# GOAL OF THE EXERCISE:
Every line in the records below with the string "livraisons" is to be copied out.

[Dataset excerpts]
-=-=-

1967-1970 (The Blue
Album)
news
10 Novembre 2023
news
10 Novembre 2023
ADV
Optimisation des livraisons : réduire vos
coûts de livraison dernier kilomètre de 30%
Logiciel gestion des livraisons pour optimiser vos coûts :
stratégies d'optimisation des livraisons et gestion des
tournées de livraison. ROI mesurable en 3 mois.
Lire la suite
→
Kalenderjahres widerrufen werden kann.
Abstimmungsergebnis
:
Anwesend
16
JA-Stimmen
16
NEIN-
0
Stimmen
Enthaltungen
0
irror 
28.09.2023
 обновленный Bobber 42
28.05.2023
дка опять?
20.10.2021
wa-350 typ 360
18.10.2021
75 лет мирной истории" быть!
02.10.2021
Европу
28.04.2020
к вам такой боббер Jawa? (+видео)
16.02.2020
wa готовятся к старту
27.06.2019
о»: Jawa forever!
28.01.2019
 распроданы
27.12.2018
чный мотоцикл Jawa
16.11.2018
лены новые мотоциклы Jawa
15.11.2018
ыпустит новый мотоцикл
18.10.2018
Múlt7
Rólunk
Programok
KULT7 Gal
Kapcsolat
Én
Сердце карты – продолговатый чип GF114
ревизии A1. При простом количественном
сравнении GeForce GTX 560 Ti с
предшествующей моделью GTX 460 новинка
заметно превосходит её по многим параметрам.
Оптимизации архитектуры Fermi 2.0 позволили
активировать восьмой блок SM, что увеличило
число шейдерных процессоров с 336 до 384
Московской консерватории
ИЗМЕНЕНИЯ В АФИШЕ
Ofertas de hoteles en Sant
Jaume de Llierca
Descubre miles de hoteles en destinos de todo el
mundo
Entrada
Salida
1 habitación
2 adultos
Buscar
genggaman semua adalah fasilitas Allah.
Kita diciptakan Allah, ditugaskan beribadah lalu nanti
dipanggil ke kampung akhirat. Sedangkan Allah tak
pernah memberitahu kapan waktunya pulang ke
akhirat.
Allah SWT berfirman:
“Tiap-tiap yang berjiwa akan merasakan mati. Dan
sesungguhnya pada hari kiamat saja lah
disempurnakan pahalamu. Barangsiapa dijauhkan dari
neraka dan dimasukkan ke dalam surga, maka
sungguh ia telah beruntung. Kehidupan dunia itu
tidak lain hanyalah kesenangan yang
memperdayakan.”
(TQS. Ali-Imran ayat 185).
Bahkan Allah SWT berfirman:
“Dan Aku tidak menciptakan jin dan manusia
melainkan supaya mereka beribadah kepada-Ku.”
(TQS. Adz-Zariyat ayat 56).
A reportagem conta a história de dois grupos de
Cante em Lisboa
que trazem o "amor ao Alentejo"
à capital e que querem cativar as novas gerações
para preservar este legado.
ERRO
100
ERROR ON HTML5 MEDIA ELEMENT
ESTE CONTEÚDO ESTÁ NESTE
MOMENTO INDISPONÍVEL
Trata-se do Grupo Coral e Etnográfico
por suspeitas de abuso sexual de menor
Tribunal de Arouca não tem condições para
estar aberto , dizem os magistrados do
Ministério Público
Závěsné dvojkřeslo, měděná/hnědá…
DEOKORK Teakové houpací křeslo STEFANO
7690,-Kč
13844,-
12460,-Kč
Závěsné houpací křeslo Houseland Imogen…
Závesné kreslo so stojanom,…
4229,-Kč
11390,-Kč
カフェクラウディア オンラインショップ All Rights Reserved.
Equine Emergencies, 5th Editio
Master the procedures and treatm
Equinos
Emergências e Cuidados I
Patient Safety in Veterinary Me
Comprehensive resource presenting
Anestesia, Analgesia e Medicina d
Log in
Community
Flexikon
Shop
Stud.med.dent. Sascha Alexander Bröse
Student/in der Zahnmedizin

-=-=-

# TASK RESULT:
Optimisation des livraisons : réduire vos
Logiciel gestion des livraisons pour optimiser vos coûts :
stratégies d'optimisation des livraisons et gestion des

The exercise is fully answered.